Exercise instructions: Retype, with no changes, the part of the cocaine sensor text below that begins at the words "Pitt bioengineering professor" and stops after "a stronger response.".

Text:
There's evidence to suggest that cocaine is more addictive for adolescents than adults. Scientists believe that at least part of this has to do with biological mechanisms in the brain, but they're not sure exactly what those mechanisms are.

A special sensor being developed at the University of Pittsburgh could help give them a better understanding.

Pitt bioengineering professor Tracy Cui is interested in a part of the brain called the ventral tegmental area, or VTA, which is part of the brain's reward center and produces large amounts of the neurotransmitter dopamine. Dopamine helps keep human brains healthy, but it also makes the body feel good.

"Different parts of the brain respond to cocaine differently, [and] this particular region of the brain is highly responsive to cocaine," said Cui.

She's trying to figure out whether, in adolescents, the neurons that release dopamine in the VTA somehow respond differently to cocaine than those in adults, or if given the same dosage, proportionally more cocaine is somehow ending up in the VTA of adolescents than adults and producing a stronger response.

To that end, Cui is building a special micro-sensor.

"The device itself is actually kind of like a computer chip," she said. "It's a tiny device that contains multiple very, very small electrodes."

Those electrodes can measure the electrical activity created when neurons release dopamine. A synthetic DNA sequence called an aptamer, which "recognizes" cocaine by binding to it, is then placed on the surface of the sensor. By measuring how the aptamer molecules reconfigure during this binding, the sensor can detect concentration levels of cocaine.

Record set:
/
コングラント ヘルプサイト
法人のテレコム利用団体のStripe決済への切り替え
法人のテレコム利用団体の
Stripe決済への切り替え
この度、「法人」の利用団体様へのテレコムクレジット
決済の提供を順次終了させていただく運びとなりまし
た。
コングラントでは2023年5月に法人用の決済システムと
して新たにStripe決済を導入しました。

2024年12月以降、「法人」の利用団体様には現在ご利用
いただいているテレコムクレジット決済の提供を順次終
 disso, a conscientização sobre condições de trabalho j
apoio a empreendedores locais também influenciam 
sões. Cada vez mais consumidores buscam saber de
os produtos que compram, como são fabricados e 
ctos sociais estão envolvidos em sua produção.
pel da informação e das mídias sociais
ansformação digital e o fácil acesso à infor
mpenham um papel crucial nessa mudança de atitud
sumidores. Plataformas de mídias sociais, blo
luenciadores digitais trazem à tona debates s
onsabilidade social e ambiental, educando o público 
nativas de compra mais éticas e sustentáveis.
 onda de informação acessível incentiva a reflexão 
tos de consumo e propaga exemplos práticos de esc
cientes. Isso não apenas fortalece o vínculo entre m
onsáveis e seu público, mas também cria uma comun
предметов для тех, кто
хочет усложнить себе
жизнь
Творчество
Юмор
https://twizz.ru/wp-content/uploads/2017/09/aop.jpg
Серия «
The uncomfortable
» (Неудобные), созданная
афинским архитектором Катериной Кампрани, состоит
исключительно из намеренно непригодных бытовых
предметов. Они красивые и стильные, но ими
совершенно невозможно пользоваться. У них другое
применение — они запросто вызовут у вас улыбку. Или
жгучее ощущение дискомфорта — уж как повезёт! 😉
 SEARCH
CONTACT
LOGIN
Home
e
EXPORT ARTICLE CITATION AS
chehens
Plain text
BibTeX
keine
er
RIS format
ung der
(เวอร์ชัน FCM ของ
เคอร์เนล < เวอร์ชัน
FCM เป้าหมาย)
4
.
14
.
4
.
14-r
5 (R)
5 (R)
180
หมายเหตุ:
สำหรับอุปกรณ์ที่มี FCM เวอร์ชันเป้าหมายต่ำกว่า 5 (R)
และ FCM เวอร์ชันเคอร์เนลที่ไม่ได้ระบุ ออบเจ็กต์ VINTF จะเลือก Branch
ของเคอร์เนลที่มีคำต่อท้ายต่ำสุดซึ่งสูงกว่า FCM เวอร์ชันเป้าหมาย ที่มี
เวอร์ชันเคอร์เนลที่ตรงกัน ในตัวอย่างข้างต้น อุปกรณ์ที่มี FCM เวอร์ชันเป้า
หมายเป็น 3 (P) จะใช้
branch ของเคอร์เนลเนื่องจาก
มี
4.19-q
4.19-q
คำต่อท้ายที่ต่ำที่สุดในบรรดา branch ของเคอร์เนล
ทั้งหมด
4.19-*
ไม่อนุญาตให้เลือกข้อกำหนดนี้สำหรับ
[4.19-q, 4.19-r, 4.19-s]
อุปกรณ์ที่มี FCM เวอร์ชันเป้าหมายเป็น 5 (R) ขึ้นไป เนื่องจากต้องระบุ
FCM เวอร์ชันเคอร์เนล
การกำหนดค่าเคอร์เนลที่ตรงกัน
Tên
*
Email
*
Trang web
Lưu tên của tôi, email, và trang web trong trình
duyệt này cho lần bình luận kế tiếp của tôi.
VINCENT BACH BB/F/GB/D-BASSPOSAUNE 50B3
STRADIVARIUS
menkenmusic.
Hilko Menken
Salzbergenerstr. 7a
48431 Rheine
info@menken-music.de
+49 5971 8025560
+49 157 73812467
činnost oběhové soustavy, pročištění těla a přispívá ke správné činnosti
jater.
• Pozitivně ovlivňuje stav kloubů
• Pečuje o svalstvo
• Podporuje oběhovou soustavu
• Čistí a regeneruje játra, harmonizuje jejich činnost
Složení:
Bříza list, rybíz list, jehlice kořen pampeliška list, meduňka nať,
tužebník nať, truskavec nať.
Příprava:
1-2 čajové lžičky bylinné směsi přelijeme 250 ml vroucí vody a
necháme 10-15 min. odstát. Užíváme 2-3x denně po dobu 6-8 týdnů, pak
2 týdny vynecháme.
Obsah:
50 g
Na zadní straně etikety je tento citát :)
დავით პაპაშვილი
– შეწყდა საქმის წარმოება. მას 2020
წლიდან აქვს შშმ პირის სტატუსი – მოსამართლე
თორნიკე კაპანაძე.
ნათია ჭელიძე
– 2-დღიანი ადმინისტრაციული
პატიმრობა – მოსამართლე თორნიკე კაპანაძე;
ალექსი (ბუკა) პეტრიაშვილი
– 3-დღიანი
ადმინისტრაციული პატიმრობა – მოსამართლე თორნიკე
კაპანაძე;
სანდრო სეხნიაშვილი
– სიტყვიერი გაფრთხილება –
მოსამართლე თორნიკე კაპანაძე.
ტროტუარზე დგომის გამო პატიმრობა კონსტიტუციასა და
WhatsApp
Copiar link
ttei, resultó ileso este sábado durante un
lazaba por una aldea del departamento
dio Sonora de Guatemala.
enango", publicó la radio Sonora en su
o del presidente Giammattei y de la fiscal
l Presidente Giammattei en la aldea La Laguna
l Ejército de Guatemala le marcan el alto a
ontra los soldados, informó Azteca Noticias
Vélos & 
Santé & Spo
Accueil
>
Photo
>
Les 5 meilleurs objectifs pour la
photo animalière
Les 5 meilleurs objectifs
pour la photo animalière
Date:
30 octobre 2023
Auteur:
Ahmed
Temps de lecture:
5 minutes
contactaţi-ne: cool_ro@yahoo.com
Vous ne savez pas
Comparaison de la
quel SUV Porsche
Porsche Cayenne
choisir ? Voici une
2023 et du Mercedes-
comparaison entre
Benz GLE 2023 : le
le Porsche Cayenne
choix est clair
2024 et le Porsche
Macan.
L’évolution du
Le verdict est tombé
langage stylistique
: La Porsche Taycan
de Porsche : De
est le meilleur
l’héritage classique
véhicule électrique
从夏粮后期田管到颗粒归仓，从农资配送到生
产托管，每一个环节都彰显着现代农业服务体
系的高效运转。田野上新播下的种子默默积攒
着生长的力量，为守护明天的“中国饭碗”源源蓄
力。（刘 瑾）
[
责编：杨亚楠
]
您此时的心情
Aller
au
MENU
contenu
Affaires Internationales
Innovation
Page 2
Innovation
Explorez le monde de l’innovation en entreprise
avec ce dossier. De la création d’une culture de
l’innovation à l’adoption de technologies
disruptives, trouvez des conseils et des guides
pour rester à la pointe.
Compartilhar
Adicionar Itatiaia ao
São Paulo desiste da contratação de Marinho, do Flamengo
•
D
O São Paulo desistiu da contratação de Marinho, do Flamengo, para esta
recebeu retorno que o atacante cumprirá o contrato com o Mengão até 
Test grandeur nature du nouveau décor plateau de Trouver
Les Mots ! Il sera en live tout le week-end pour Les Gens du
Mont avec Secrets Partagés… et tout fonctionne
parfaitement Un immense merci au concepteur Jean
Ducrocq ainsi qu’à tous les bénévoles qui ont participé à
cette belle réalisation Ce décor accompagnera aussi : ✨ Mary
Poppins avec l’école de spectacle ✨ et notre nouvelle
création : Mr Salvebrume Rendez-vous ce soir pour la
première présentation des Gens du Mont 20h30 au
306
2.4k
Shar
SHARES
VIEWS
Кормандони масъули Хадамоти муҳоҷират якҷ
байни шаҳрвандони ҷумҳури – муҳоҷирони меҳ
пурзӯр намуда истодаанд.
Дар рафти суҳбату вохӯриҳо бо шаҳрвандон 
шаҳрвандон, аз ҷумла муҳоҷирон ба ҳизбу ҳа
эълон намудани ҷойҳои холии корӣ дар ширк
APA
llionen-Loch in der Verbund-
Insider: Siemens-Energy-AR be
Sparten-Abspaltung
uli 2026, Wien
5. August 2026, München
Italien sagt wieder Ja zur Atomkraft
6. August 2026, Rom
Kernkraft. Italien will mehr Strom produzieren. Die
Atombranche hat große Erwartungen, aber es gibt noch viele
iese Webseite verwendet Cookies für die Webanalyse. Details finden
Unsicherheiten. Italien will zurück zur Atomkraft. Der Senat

Result of this exercise:
Pitt bioengineering professor Tracy Cui is interested in a part of the brain called the ventral tegmental area, or VTA, which is part of the brain's reward center and produces large amounts of the neurotransmitter dopamine. Dopamine helps keep human brains healthy, but it also makes the body feel good.

"Different parts of the brain respond to cocaine differently, [and] this particular region of the brain is highly responsive to cocaine," said Cui.

She's trying to figure out whether, in adolescents, the neurons that release dopamine in the VTA somehow respond differently to cocaine than those in adults, or if given the same dosage, proportionally more cocaine is somehow ending up in the VTA of adolescents than adults and producing a stronger response.